恋と推し

「うっ…ぶ、ぐじゅ…っ、」
「泣きすぎだろ……」
「そりゃあ泣いちまうよなァ。ったくまりもはなァんも分かっちゃいねェな、なまえちゃんのこと」
「あァ? 女と見りゃあ誰構わず尻尾振ってるてめェよかはよっぽどこいつだけを見てる自信はあるが」
「うるせェ、おれはな。全てのレディーを愛してるが、唯一の愛を向けてるレディは彼女だけだ! だからなまえちゃんのことは誰よりこのおれが見てるんだよ、おめェはもういいからおねんねしてろ、まりも」

傾倒してやまないウタの姿を生で見れていることに、彼女はすっかり取り乱して全ての感情を先ほどからぶちまけていた。かわいいすきしぬ。推しに会った人間の語彙力思考力の低下をロビンが興味深げに見ていたくらいに、なまえは取り乱し、今はありったけを吐き出すようにひたすら涙を流している。

綺麗にお化粧した顔をぐっちゃりと歪ませ、濡らし、えぐえぐと泣き続ける彼女にサンジはかわいいなあって、笑みを描きそっと近づいたが、彼女の隣に腰を下ろしお酒をあおっているゾロにけっ、と突っかかられ、二人は喧嘩をはじめてしまった。

「ううっ、ウダざま…ッが、さっき近くに、」

けれど、彼女の聞いたことのないような切なる声にはっとして、ふたりは言い合いをぴたりとやめる。

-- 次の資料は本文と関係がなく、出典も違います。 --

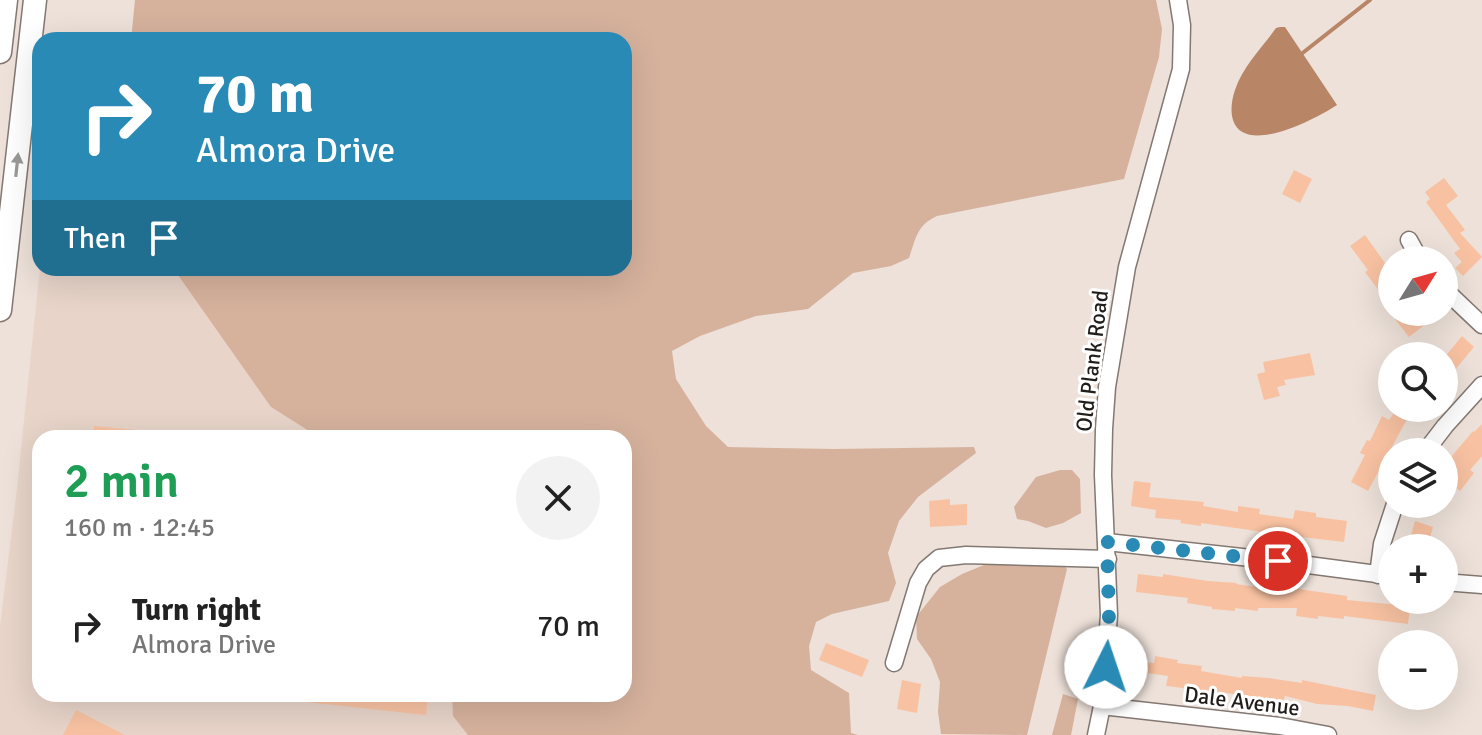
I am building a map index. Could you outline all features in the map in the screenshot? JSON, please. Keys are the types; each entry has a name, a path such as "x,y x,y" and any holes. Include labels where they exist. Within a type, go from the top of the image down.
{"highway":[{"path":"0,310 2,270 35,0"},
{"path":"0,52 3,7"}],"street":[{"name":"Old Plank Road","path":"1096,735 1102,706 1109,615 1103,448 1109,375 1127,267 1181,69 1182,25 1178,0"},
{"path":"1409,240 1412,246"},
{"path":"1458,302 1482,325"},
{"path":"1436,438 1482,385"},
{"path":"894,663 918,583 926,569 939,558 1107,551 1278,561 1378,575"},
{"path":"1458,583 1482,585"},
{"name":"Dale Avenue","path":"1102,706 1280,726 1328,735"}],"shaded area":[{"path":"135,0 1156,0 1162,29 1159,57 1124,179 937,216 921,228 909,258 891,266 853,273 808,309 756,316 700,336 672,351 676,379 706,426 728,447 974,447 976,453 918,497 899,521 888,553 896,583 889,601 832,614 816,622 809,646 811,670 849,693 851,733 858,735 468,735 453,716 452,702 632,702 632,430 307,430 271,407 179,276 632,276 632,32 132,32"},
{"path":"1285,27 1337,105 1282,131 1252,135 1240,131 1233,120 1232,108 1238,81 1276,28"},
{"path":"39,276 413,276 271,407 307,430 32,430 32,702 499,702 509,735 0,735 0,626"},
{"path":"1072,470 1080,479 1081,513 1046,528 1017,519 1014,507 1036,477"},
{"path":"984,565 1063,565 1067,569 1027,735 941,734 938,712 940,682 931,659 917,639 916,617 940,587"},
{"path":"1063,694 1078,699 1071,735 1052,735"}],"building":[{"path":"1294,170 1312,179 1300,203 1282,194"},
{"path":"1444,178 1458,196 1446,205 1465,230 1460,233 1482,257 1463,276 1458,271 1462,262 1458,258 1460,249 1426,202 1430,199 1425,192"},
{"path":"1365,235 1378,253 1378,289 1365,272 1368,270 1350,246"},
{"path":"1400,326 1423,326 1409,337"},
{"path":"1462,336 1474,347 1458,366 1458,342"},
{"path":"1310,353 1315,375 1284,380 1286,385 1277,387 1280,396 1264,400 1257,374 1265,372 1263,362"},
{"path":"1379,422 1405,422 1397,438 1378,438 1378,473 1368,491 1351,482 1365,455 1360,453 1367,440 1370,441"},
{"path":"1482,424 1482,456 1470,470 1474,473 1460,491 1458,449"},
{"path":"94,426 135,430 94,430"},
{"path":"1134,481 1151,483 1149,497 1204,502 1203,506 1238,512 1238,506 1260,509 1259,514 1293,519 1295,510 1316,513 1316,517 1347,521 1344,542 1155,518 1156,510 1131,506"},
{"path":"950,499 950,505 967,504 967,525 930,527 929,501"},
{"path":"1415,521 1433,527 1431,534 1411,534"},
{"path":"1138,574 1163,577 1163,574 1347,596 1347,600 1378,603 1378,614 1409,614 1408,624 1344,616 1344,619 1318,616 1318,619 1296,616 1297,608 1258,608 1258,611 1212,609 1187,603 1188,598 1136,592"},
{"path":"826,643 869,660 862,677 819,660"},
{"path":"1155,656 1202,666 1201,671 1242,678 1302,683 1302,680 1376,695 1373,711 1317,704 1285,696 1284,700 1166,686 1168,676 1147,673 1146,680 1126,678 1127,661 1154,663"},
{"path":"902,680 921,684 917,713 897,709"},
{"path":"306,702 427,702 426,715"},
{"path":"76,710 125,735 63,735"}],"waterway":[{"path":"1300,55 1370,0"}],"route":[{"path":"1106,667 1109,615 1107,542 1278,561"}]}
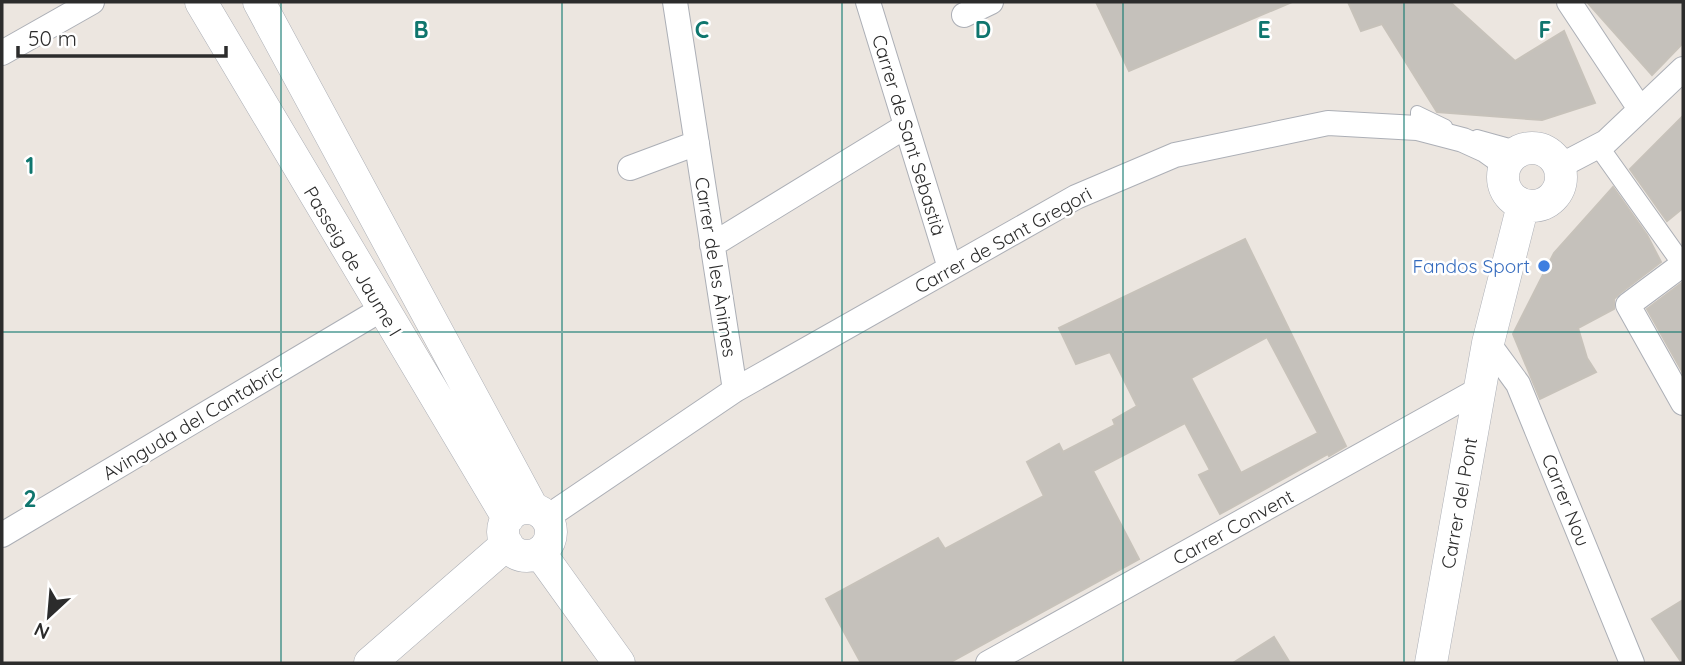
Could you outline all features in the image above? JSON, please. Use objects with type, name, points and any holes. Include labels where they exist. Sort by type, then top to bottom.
[{"type":"street","points":[[2,54],[92,2]]},
{"type":"street","name":"Passeig de Jaume I","points":[[201,2],[382,309],[523,523]]},
{"type":"street","name":"Passeig de Jaume I","points":[[259,2],[523,523]]},
{"type":"street","name":"Carrer de les Ànimes","points":[[675,2],[735,390]]},
{"type":"street","name":"Carrer de Sant Sebastià","points":[[868,2],[950,268]]},
{"type":"street","points":[[964,15],[991,2]]},
{"type":"street","points":[[1569,2],[1640,109]]},
{"type":"street","points":[[1559,166],[1599,147],[1683,69]]},
{"type":"street","name":"Carrer de Sant Gregori","points":[[523,523],[735,390],[950,268],[1076,197],[1175,155],[1328,123],[1417,120],[1485,150],[1515,158]]},
{"type":"street","name":"Carrer de les Ànimes","points":[[712,245],[906,126]]},
{"type":"street","points":[[631,168],[697,143]]},
{"type":"street","points":[[1599,147],[1681,271],[1628,305],[1681,392]]},
{"type":"street","points":[[1539,149],[1549,153],[1559,166],[1562,180],[1558,192],[1544,204],[1523,205],[1506,190],[1503,181],[1515,158],[1539,149]]},
{"type":"street","name":"Carrer del Pont","points":[[1433,662],[1478,390],[1523,205]]},
{"type":"street","name":"Avinguda del Cantabric","points":[[2,535],[382,309]]},
{"type":"street","name":"Carrer Nou","points":[[1488,343],[1518,384],[1632,663]]},
{"type":"street","name":"Carrer Convent","points":[[988,663],[1478,390]]},
{"type":"street","points":[[523,523],[517,554],[524,556],[540,553],[619,663]]},
{"type":"street","points":[[370,663],[523,523]]},
{"type":"building","points":[[1096,2],[1292,2],[1129,71]]},
{"type":"building","points":[[1348,2],[1450,2],[1515,61],[1564,31],[1595,103],[1542,120],[1437,112],[1382,24],[1361,31]]},
{"type":"building","points":[[1587,2],[1683,2],[1683,43],[1652,75]]},
{"type":"building","points":[[1683,116],[1683,208],[1667,221],[1630,169]]},
{"type":"building","points":[[1613,187],[1647,235],[1661,262],[1614,299],[1614,309],[1578,328],[1587,358],[1596,372],[1540,399],[1513,334],[1554,253]]},
{"type":"building","points":[[1245,239],[1346,446],[1220,514],[1199,475],[1210,470],[1185,423],[1093,471],[1139,559],[949,663],[861,663],[826,599],[938,538],[945,549],[1044,496],[1027,462],[1059,444],[1063,452],[1115,425],[1113,420],[1137,406],[1110,352],[1076,364],[1059,328]],"holes":[[[1267,337],[1318,433],[1241,473],[1191,378]]]},
{"type":"building","points":[[1683,282],[1683,373],[1647,309]]},
{"type":"building","points":[[1683,600],[1683,663],[1682,663],[1652,619]]},
{"type":"building","points":[[1274,637],[1290,663],[1233,663]]},
{"type":"place","name":"Fandos Sport","points":[[1544,266]]}]
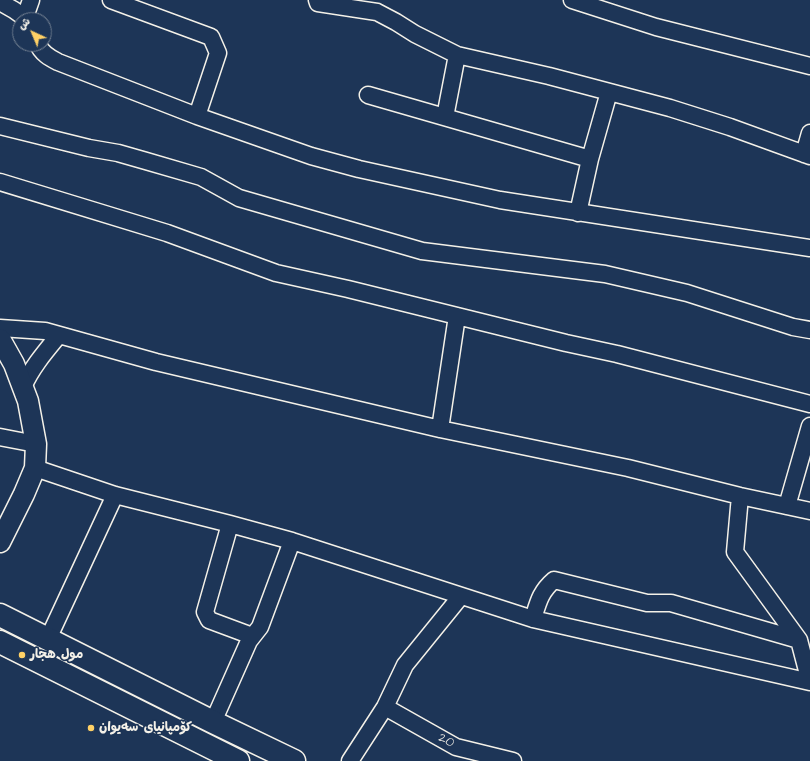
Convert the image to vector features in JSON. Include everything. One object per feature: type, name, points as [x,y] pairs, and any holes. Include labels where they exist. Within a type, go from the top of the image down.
[{"type":"main road","points":[[0,615],[280,758]]},
{"type":"main road","points":[[0,642],[238,761]]},
{"type":"street","points":[[28,12],[31,0]]},
{"type":"street","points":[[111,0],[211,37],[218,53],[197,116]]},
{"type":"street","points":[[317,0],[318,3],[377,12],[415,34],[457,55],[549,76],[650,102],[723,124],[807,155],[810,133]]},
{"type":"street","points":[[572,0],[656,27],[810,66]]},
{"type":"street","points":[[0,2],[16,12]]},
{"type":"street","points":[[43,52],[47,56],[58,62],[197,116],[311,156],[359,169],[500,200],[810,248]]},
{"type":"street","points":[[445,117],[457,55]]},
{"type":"street","points":[[578,213],[590,159],[609,92]]},
{"type":"street","points":[[368,95],[590,159]]},
{"type":"street","points":[[0,126],[89,148],[118,153],[160,165],[200,177],[239,198],[422,251],[605,274],[687,293],[793,327],[810,330]]},
{"type":"street","points":[[0,182],[167,233],[276,273],[617,354],[810,404]]},
{"type":"street","points":[[440,429],[457,316]]},
{"type":"street","points":[[0,328],[45,331],[156,362],[440,429],[628,468],[740,496],[810,511]]},
{"type":"street","points":[[23,387],[38,360],[59,335]]},
{"type":"street","points":[[0,339],[7,362],[23,387],[28,400],[36,444],[35,468],[0,542]]},
{"type":"street","points":[[787,506],[810,426]]},
{"type":"street","points":[[0,437],[36,444]]},
{"type":"street","points":[[35,468],[115,496],[292,541],[533,619],[810,682],[799,640],[735,552],[740,496]]},
{"type":"street","points":[[48,639],[115,496]]},
{"type":"street","points":[[230,524],[205,612],[209,620],[252,636]]},
{"type":"street","points":[[212,722],[249,641],[260,628],[292,541]]},
{"type":"street","points":[[533,619],[541,593],[554,580],[647,603],[671,603],[799,640]]},
{"type":"street","points":[[350,761],[385,707],[405,665],[462,596]]},
{"type":"street","name":"20","points":[[385,707],[456,747],[513,761]]},
{"type":"place","name":"مول هجار","points":[[22,655]]},
{"type":"place","name":"کۆمپانیای سەیوان","points":[[91,728]]}]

「なまえちゃん、ウタちゃん近くに来たよ。見えるかい?」
「おら、肉眼でしっかり見える距離だぞ。今のうちに焼き付けとけ」
「む、無理ぃぃいっ、認知されたら、しぬ」
「なァにが死ぬだ。大袈裟な奴だな」
「そりゃあ死ぬほどドキドキするよなあ。ずっと大好きだった子が目の前にいて、目が合うかもしれねェもんな」
「んっ、」

サンジの同調になまえはこっくりうなずいて、手の甲で涙を拭う。
ぺとりと座り込んだ白い太ももの上にはたっぷりしずくが落ちていて、吸い寄せられるように二人はそこに視線を向けた。
やっぱり、どうしても立てないようだ。少し震えているようにも見えて、サンジは愛おしそうに双眸を細めるとサングラスを外してしゃがみこみ、彼女の顔にそっとやさしくかけてあげる。

「ん…、サンジくん?」
「サングラスっていうガードがあれば少しはウタちゃんのこと見れるようになるかなって。視界、ちょっと悪くなっただろ?」
「グズ、うん…」
「…じゃあ、おら」
「ん、おさけ?」
「強ェ酒だ。シラフじゃ無理だろ、これでも飲んで落ち着かせろ」
「おいバァカ。なまえちゃんにンな度のきつい酒を渡すんじゃねェ、彼女が倒れちまうだろ」
「てめェこそ。そんなチャラチャラしたもん、なまえに渡すんじゃねェよ」

なんだとコラァ、また二人の低い声が鼓膜を揺さぶる。
さっきからなまえを挟んで、声をかけては喧嘩をしてる二人がおかしくって。手渡してくれた応急処置のものが可愛くって。なまえの滾りすぎた心情はすこし、落ち着きを取り戻していく。
サンジの温もりが宿っているカラーサングラスに、ゾロの温もりが宿っている酒瓶。
やさしいプレゼントが愛おしくってありがたく受け取って、

「えへへ、ありがとう。サンジくん、ゾロくん」

にっこり笑みを描くと、ふたりはぴたっと動きを止めて、頬にほんのり赤みをのせると「いやあ」だとか「ああ…」だとか参ったような低音が空気を熱く揺らした。


「“推し”って呼ぶのとはまた違うんでしょうけど、あいつらも似たようなもんよねぇ」
「ええ。首っ丈で盲目なところは恋も推しも一緒なのかもしれないわね」

鼻を啜ってるなまえの目はサンジのサングラスに覆われ、胸にはゾロのお酒のボトルを抱いていて。自分のものを身につけているその姿を心底愛おしそうに見つめているサンジとゾロの表情は、このフェスでいちばん輝いているように見えた。